Noga wyprostowana niczym słup, tak by stworzyć prowizoryczne tipi z kołdry lub koca. Dla zaawansowanych prześcieradło rozciągnięte między stołem, a blatem kuchennym lub narzuta babci przerzucona przez narożne barierki jej balkonu. Nazywałem to wówczas "budą", "bazą" lub po prostu kryjówką. Część z Was zapewne pamięta? Jedni powiedzą, że tak wyglądała rzeczywistość lat 80-tych. Ja wolę mówić, że ta rzeczywistość budowała naszą kreatywność, wyobraźnię i emocjonalność...

 

Przez wiele lat ciągnęło mnie pod namiot. Oczywiście próbowałem wielu rozwiązań: wycieczka autokarem po Europie tzw. "objazdówki", wakacje all inclusive, hotel w europejskiej stolicy czy pensjonat w górskim miasteczku. I zawsze czegoś mi brakowało. Niby wszystko było. Niby obsługa w porządku, jedzenia pod dostatkiem, czysto, estetycznie, po prostu fajnie. Dziś wiem, że tylko fajnie. A nie bajecznie, bo...

Moja bajka i moje bajeczne wakacje są na campingu

Dziś wiem też, że namiot to przestrzeń różnorodnych emocji, które noszę w moim plecaku życia. Może być kryjówką, centrum dowodzenia, sypialnią bądź domkiem. Pozwala mi się wyciszyć i nabrać dystansu do pędu codzienności. Daje ciepło i bezpieczeństwo. Słowem dostarcza wielu dobrych bodźców, tak potrzebnych w dzisiejszym świecie.

 

Są też inne niezwykle ważne argumenty. Mój piękny świat, stał się naszym. Wspólnie z Martą i Jaśkiem budujemy relacje rodzice-dziecko, żona-mąż, przyjaciel-przyjaciółka. Pod namiotem czas płynie inaczej. Rozmawiamy o życiu, śmiejemy się więcej, rozwiązujemy krzyżówki, czytamy bajki i gapimy się w gwiazdy. Cementujemy rodzinę w tym mikro świecie. Na tych 18 metrach kwadratowych inwestujemy w nas...

 

... i kto by pomyślał, że to inwestowanie odbywa się na campingu i to w namiocie właśnie.

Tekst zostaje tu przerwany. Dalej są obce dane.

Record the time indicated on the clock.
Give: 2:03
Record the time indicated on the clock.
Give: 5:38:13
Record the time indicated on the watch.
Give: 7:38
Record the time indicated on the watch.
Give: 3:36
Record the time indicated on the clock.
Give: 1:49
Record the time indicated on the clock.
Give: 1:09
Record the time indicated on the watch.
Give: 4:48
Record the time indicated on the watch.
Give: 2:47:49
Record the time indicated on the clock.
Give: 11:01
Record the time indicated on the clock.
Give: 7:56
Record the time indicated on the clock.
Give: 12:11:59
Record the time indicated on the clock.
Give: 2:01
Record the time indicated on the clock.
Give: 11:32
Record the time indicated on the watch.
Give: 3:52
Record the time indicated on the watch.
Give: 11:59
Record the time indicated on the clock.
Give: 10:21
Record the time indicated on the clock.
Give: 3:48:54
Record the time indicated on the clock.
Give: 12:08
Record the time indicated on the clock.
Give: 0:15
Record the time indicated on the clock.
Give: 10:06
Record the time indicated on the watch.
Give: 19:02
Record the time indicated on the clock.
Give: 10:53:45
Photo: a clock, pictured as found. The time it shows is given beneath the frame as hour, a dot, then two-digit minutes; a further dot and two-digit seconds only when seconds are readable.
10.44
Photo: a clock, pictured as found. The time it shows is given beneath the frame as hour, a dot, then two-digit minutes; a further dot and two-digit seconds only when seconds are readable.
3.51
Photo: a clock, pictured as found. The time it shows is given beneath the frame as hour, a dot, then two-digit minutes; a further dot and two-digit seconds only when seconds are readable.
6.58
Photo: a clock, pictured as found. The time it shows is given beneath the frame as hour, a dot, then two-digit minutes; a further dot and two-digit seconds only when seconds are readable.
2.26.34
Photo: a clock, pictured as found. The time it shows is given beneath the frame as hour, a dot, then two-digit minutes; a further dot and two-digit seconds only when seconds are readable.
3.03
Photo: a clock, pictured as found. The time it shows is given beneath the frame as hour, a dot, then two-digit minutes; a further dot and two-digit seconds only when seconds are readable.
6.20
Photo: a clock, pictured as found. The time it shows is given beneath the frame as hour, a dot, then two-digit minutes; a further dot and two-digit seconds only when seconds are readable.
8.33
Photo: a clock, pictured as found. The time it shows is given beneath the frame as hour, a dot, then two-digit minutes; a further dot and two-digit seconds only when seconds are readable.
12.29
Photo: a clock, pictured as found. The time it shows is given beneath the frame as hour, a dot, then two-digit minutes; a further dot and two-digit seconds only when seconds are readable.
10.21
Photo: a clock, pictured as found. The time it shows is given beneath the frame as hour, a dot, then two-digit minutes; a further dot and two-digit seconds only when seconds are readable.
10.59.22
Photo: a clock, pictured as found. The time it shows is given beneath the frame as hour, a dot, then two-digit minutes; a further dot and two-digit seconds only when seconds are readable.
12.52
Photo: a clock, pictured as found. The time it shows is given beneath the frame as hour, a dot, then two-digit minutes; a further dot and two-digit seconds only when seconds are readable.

Spodobał Ci się ten artykuł?
Podziel się nim ze znajomymi w mediach społecznościowych!

Tagi dla tego artykułu:

Nasza strona internetowa używa plików cookies (tzw. ciasteczka) w celach statystycznych, reklamowych oraz funkcjonalnych. Dzięki nim możemy indywidualnie dostosować stronę do twoich potrzeb. Każdy może zaakceptować pliki cookies albo ma możliwość wyłączenia ich w przeglądarce, dzięki czemu nie będą zbierane żadne informacje.

Camping to nie tylko namiot czy przyczepa. To już dawno nie śpiwór i menażka. Camping to wolność, bliskość natury i aktywny styl życia. Camping to życiowa ciekawość, to otwartość na ludzi i świat, to gotowość na przygody. Hello life! Hello Camping! Welcome to our world!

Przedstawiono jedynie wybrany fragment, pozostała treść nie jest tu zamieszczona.